Before I get to solutions, let me re-state 3 important principles:

  1. It has been proven comprehensively that children’s academic progress is not linear (here’s an excellent analysis: https://ffteducationdatalab.org.uk/2015/03/why-measuring-pupil-progress-involves-more-than-taking-a-straight-line/). Therefore, to act as though it were by pretending to ‘measure’ progress and insisting that it goes up in arbitrary steps each year is lunacy.
  2. Either the data on your school tracker has hard evidence sitting behind it, in which case you’re happy for your teachers to spend hundreds of hours gathering and reporting it, or it merely represents a teacher’s best guess, based on their professional judgement and tacit knowledge of that child. If it is the former, I suggest that there are better uses of your teachers’ time. If it is the latter, then why make teachers spend hours recording what is in their head already?
  3. The more granular the detail, the less reliable it will be. Why are you insisting on tracking mountains of curriculum objectives? Who is benefiting? Is there nothing you would rather your teachers were doing? May I strongly suggest that the only useful data to have at a glance is whether or not children are on course to reach expected standards in a subject. Be honest
by Year 6 that’s all the data you really care about most: ‘Will they pass or won’t they?”
    If any more information is needed, ask the teacher! Or better still, go and grab that child’s book and check for yourself. Why not have a book scrutiny purely on geometry across the school, or fronted adverbials, to get a snapshot for a particular area?

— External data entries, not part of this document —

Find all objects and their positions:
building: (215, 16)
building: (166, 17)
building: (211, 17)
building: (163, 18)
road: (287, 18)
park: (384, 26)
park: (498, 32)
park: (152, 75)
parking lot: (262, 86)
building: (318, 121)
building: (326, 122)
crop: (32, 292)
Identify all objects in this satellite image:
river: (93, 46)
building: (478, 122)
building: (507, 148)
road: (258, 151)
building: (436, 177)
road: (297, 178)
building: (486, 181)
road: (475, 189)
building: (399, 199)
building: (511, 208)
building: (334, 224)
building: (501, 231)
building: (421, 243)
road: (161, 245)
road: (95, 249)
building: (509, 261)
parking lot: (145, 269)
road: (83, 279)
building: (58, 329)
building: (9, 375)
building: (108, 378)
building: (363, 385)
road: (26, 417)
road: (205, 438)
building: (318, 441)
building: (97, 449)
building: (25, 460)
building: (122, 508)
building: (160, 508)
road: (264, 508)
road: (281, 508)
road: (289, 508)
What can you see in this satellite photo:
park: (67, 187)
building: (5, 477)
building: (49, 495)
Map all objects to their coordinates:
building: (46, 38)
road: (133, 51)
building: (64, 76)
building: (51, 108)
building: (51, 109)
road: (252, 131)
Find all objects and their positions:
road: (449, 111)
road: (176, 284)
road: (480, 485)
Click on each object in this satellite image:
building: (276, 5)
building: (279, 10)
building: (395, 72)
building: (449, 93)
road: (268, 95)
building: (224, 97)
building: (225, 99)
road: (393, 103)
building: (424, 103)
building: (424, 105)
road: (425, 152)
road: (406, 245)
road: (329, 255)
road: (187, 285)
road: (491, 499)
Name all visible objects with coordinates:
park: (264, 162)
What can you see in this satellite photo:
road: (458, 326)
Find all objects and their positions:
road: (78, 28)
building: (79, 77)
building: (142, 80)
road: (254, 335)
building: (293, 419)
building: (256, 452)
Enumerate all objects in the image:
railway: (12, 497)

Wiser people than me have spent a lot of time thinking of solutions — perhaps the wisest among them being @jpembroke

His video guide to Progress Matrices is probably the gold-standard. In this video, he is using the Insight Tracking software which is garnering quite a lot of support on Twitter as an alternative.

I’m not sure anyone can do better than the guide above.

However, here is another meagre offering, which could be implemented tomorrow and would save hours and hours of teachers’ precious time:

One per subject for each year group.

In reality, you don’t need me or anyone else to come up with the solution. Once you accept that the only useful information to have at a glance is basically ‘on track’ or ‘off-track’, it doesn’t take a genius to build a system around it.

Anything on top of this should only be requested on a need to know basis. So before you ask a teacher to come away from their planning to report some data for you, you’d better have a bloody good reason for knowing.

Hate the sin, not the sinner

I feel very, very angry about the subject of data trackers. They are one of the most useless, vacuous and time-wasting things that schools currently do. However, hopefully it is obvious that I use terms like ‘evil’ in jest.

I recognise how hard it is to run a school under current pressures. Many leaders had good intentions when implementing their trackers and I know they are only focussed on securing the best progress for the children in their care.

However, if we are serious about workload, we must put an end to the practice of excessive data tracking ASAP.

In case you’ve been hiding under a rock for the past few months, you’ll also have noticed that Ofsted will no longer even be looking at schools’ internal data.

What a perfect chance to reset the data madness and free up the nation’s teachers to plan the best lessons in the world.